Tatiana teachingBasic laboratory research on AL amyloidosis was supported by a “Program Project”, a multi-laboratory grant from the National Heart, Lung, and Blood Institute at the National Institutes of Health. This Program Project supported a team of independent research investigators from diverse science backgrounds in the Departments of Medicine, Pathology, Biochemistry, Biophysics and Environmental Health at the Boston University School of Medicine and School of Public Health.  The overall theme of the Program was to understand the structural features of amyloidogenic light chains that permit fibril formation in the tissue microenvironment that lead to amyloid deposition.  A major goal of the Program was to develop targeted interventions and bring them to the pre-clinical testing stage. Important projects supported by the program including sequencing and analysis of patient light chain genes, led by Dr. Tatiana Prokaeva and Brian Spencer. Sequences were compiled into ALBase, a publicly available curated database of amyloidogenic and non-amyloidogenic light chains with tools for sequence display and analysis that was set up by Kip Bodi. The Program also supported the development leading up to the first AL transgenic mouse model, published in Blood. Using this model, our investigators, led by Dr. Jennifer Ward, were able to show that the tetracycline antibiotic doxycycline reduces amyloid formation in vivo. A project led by Dr. Martha Skinner, and including Drs. Douglas Sawyer, Lawreen Connors, Carl O’Hara and Vickery Trinkaus-Randall, along with mass spectrometrists Drs. Catherine Costello and Roger Theberge, examined post-translational modifications in the amyloidogenic light chains, their influence on the host tissue, and the physiologic tissue effects caused by the light chains. Dr. David Sherr, the head of the laboratory research program at the BU School of Public Health, carried out preclinical investigation of immunotherapy strategies against amyloidogenic plasma cells. In work led by Dr. Amanda Flies, they showed that the light chains themselves, and plasma cell proteins Blimp-1 and cytochrome p450 1B1 are potential vaccine targets, based upon studies in HLA transgenic mice. This was published in the Nature journal Immunology & Cell Biology in 2012.  Drs. Lawreen Connors, Carl O’Hara, and Catherine Costello led the core laboratories that supported the Program.
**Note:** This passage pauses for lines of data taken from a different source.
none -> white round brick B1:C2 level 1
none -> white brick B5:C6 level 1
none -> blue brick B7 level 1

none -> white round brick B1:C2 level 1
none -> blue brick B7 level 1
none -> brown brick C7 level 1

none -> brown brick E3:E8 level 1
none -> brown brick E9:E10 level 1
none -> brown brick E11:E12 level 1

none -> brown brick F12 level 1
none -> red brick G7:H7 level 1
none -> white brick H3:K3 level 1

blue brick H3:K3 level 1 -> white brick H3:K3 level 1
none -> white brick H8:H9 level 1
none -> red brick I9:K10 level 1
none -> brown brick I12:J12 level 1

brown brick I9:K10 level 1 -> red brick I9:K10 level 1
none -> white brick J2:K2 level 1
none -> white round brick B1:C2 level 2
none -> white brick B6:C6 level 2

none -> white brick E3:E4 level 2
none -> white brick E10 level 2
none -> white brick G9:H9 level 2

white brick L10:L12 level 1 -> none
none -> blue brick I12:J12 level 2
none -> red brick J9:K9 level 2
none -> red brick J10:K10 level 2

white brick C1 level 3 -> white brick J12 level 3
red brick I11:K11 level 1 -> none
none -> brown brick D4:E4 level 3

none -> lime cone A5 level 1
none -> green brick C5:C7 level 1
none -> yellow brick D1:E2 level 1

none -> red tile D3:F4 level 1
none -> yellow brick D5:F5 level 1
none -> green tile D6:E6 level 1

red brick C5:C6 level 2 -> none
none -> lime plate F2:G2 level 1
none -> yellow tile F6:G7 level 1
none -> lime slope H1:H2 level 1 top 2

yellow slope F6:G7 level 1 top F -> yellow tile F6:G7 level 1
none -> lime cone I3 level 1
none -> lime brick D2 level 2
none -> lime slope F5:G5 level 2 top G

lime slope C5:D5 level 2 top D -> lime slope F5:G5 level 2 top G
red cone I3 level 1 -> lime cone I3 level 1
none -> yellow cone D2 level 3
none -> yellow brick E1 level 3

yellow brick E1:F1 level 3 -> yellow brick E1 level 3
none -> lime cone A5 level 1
Current studies continue to examine the anti-amyloid activity of doxycycline analogs in vitro and in the transgenic mouse model, and use human tissue samples and the transgenic mice to explore the role of magnetic resonance imaging (MRI) for visualizing and quantifying amyloid deposits, a collaboration with Dr. James Hamilton (Biophysics & Physiology Department) and Stephan Anderson (Radiology).